EXERCISE: Please collect every line in the entries below that contains the string "list", and copy each one out. Case counts.

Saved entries
------------------------------------
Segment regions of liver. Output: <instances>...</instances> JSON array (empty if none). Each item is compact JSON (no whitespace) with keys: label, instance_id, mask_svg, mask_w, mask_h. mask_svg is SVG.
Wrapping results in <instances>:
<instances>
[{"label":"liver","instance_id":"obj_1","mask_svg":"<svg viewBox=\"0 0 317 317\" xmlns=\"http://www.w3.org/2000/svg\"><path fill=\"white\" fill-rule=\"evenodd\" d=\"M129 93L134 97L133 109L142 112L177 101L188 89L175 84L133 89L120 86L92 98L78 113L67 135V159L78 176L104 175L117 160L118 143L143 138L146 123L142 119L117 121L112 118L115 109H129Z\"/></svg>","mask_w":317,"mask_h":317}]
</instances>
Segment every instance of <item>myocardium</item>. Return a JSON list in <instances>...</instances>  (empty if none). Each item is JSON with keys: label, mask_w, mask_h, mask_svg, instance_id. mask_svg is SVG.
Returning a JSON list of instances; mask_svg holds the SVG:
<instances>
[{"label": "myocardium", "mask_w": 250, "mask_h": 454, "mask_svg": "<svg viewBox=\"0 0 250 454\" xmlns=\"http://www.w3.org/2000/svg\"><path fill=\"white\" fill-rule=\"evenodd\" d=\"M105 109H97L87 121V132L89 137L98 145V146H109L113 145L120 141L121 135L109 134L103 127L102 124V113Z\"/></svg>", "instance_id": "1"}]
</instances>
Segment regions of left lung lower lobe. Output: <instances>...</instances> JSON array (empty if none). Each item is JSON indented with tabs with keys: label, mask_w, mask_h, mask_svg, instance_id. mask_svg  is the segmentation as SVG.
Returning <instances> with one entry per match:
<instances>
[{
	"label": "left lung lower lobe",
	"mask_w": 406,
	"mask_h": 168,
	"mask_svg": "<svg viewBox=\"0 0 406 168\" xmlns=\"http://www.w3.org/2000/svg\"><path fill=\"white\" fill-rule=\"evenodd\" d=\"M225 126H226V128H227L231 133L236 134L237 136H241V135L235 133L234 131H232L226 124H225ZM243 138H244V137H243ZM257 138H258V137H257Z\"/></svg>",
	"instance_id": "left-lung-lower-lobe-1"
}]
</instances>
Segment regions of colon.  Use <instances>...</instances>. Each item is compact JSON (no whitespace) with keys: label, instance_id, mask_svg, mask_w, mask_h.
------------------------------------
ANSWER TO THE TASK:
Segment every instance of <item>myocardium</item>. Return a JSON list in <instances>...</instances>  (empty if none). Each item is JSON with keys: label, mask_w, mask_h, mask_svg, instance_id. mask_svg is SVG.
Returning a JSON list of instances; mask_svg holds the SVG:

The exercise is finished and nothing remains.